* Task to carry out *
All records below must be reproduced exactly, although any pictures they contain are to be omitted.
[Dataset entries]
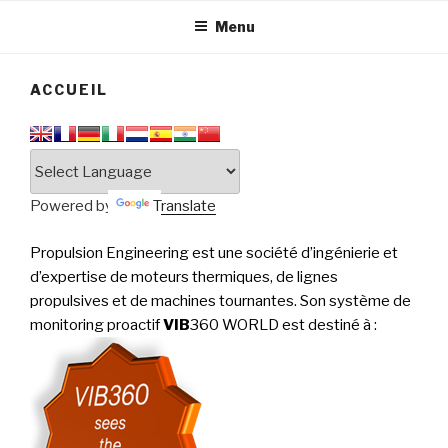
tournantes
PERFORMANCE
Menu
ACCUEIL
Powered by
Translate
Propulsion Engineering est une société d’ingénierie et
d’expertise de moteurs thermiques, de lignes
propulsives et de machines tournantes. Son système de
monitoring proactif
VIB
360 WORLD est destiné à
:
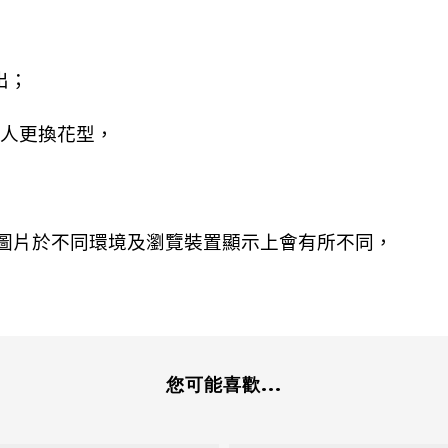
出；
人更換花型，
圖片於不同環境及瀏覽裝置顯示上會有所不同，
您可能喜歡...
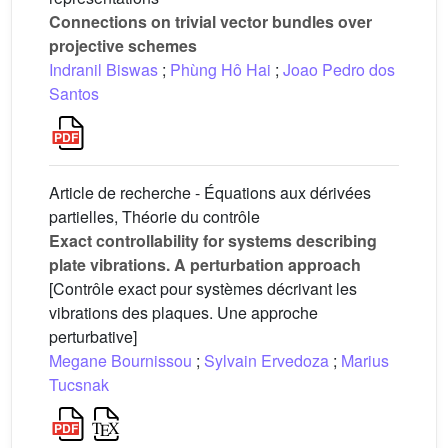
Connections on trivial vector bundles over
projective schemes
Indranil Biswas
;
Phùng Hô Hai
;
Joao Pedro dos
Santos
Article de recherche - Équations aux dérivées
partielles, Théorie du contrôle
Exact controllability for systems describing
plate vibrations. A perturbation approach
[Contrôle exact pour systèmes décrivant les
vibrations des plaques. Une approche
perturbative]
Megane Bournissou
;
Sylvain Ervedoza
;
Marius
Tucsnak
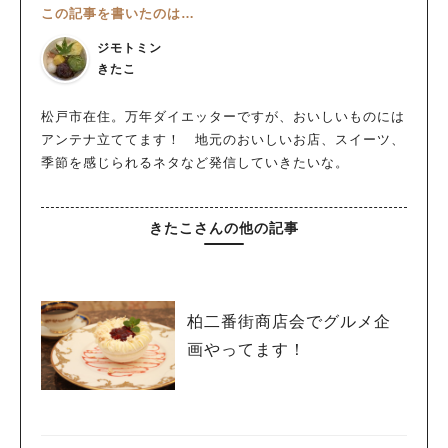
この記事を書いたのは…
ジモトミン
きたこ
松戸市在住。万年ダイエッターですが、おいしいものには
アンテナ立ててます！ 地元のおいしいお店、スイーツ、
季節を感じられるネタなど発信していきたいな。
きたこさんの他の記事
柏二番街商店会でグルメ企
画やってます！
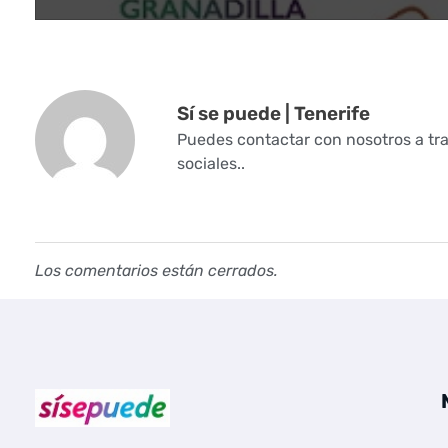
s
e
n
Sí se puede | Tenerife
l
Puedes contactar con nosotros a tra
sociales..
a
c
r
Los comentarios están cerrados.
e
a
c
i
Sí se puede Canarias
Únete al movimiento ecosocialista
[/Dataset entries]
* Answer area *
tournantes
PERFORMANCE
Menu
ACCUEIL
Powered by
Translate
Propulsion Engineering est une société d’ingénierie et
d’expertise de moteurs thermiques, de lignes
propulsives et de machines tournantes. Son système de
monitoring proactif
VIB
360 WORLD est destiné à
:
出；
人更換花型，
圖片於不同環境及瀏覽裝置顯示上會有所不同，
您可能喜歡...
Connections on trivial vector bundles over
projective schemes
Indranil Biswas
;
Phùng Hô Hai
;
Joao Pedro dos
Santos
Article de recherche - Équations aux dérivées
partielles, Théorie du contrôle
Exact controllability for systems describing
plate vibrations. A perturbation approach
[Contrôle exact pour systèmes décrivant les
vibrations des plaques. Une approche
perturbative]
Megane Bournissou
;
Sylvain Ervedoza
;
Marius
Tucsnak
この記事を書いたのは…
ジモトミン
きたこ
松戸市在住。万年ダイエッターですが、おいしいものには
アンテナ立ててます！ 地元のおいしいお店、スイーツ、
季節を感じられるネタなど発信していきたいな。
きたこさんの他の記事
柏二番街商店会でグルメ企
画やってます！
s
e
n
Sí se puede | Tenerife
l
Puedes contactar con nosotros a tra
sociales..
a
c
r
Los comentarios están cerrados.
e
a
c
i
Sí se puede Canarias
Únete al movimiento ecosocialista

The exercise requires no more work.